Don’t worry about what others are saying, because you can never tell whether they’ve done their own analysis or are just repeating what they heard someone else say. He goes on to propose that anyone — by just buying and holding a representative mix of value stocks — can equal the performance of the market average and forgo the difficulty of (and fruitless activity inherent in) trying to beat the averages. In his words, “The proportion of smart people who try this and fail to beat the market is surprisingly large. Even many of the investment funds — with all their experienced personnel — have not performed as well over the years as the general market.” Studies released over the past seven decades support Graham’s conclusion made so many years ago.

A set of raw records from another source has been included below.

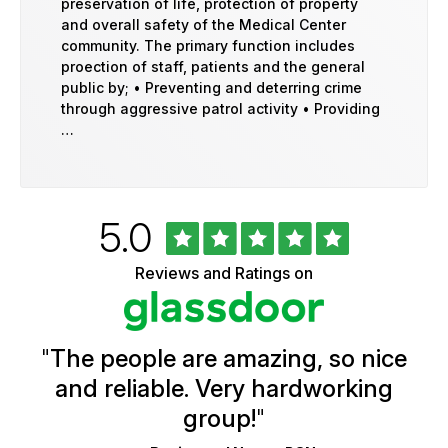
preservation of life, protection of property
and overall safety of the Medical Center
community. The primary function includes
proection of staff, patients and the general
public by; • Preventing and deterring crime
through aggressive patrol activity • Providing
…
Rated
out
5.0
University
of
of
5
Vermont
Reviews and Ratings on
stars
Health
Glassdoor
Reviews
and
Ratings
"
The people are amazing, so nice
and reliable. Very hardworking
group!
"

Graham emphasizes the virtues of a simple portfolio of value companies, and his overall message for the “intelligent investor” is real money is not made by buying and selling or timing the market, but by owning and holding securities and receiving dividends that grow in value over time. Certainly, this seems as valid today as when he penned it in 1949.
The Intelligent Investor should be read by all investors as a foundation to developing a sound investing plan. Graham’s principles certainly seem to have stood the test of the last 70 years, as well as the 50 years preceding the publication of his book.
I think one of the biggest contributions of Graham’s work is his clear distinction between a speculator and an investor. This should cause many to realize they’re really speculators masquerading as investors. The result: frustrated attempts to follow an investor’s plan in theory, which is undermined by the reality of their underlying speculator mentality.
While market timing is of great importance to speculators, investors must do the boring fundamental analysis, develop a solid long-term investment plan, choose investments for their value rather than popularity, invest with a margin of safety, and stick with their plan regardless of temporary market fluctuations caused by “Mr. Market.”
Graham didn’t see any evidence that the average money manager could obtain better results than the market indices over the long run. Trying to beat the market is a fool’s game… “In effect, that would mean that the stock market experts as a whole could beat themselves — a logical contradiction.”
Important takeaways: You have to make your own investment decisions based on doing the analysis — nobody else can do it for you, not even those professionals who offer their recommendations to you. When you do turn to professional advisors, you should be content with earning the market’s return, not more.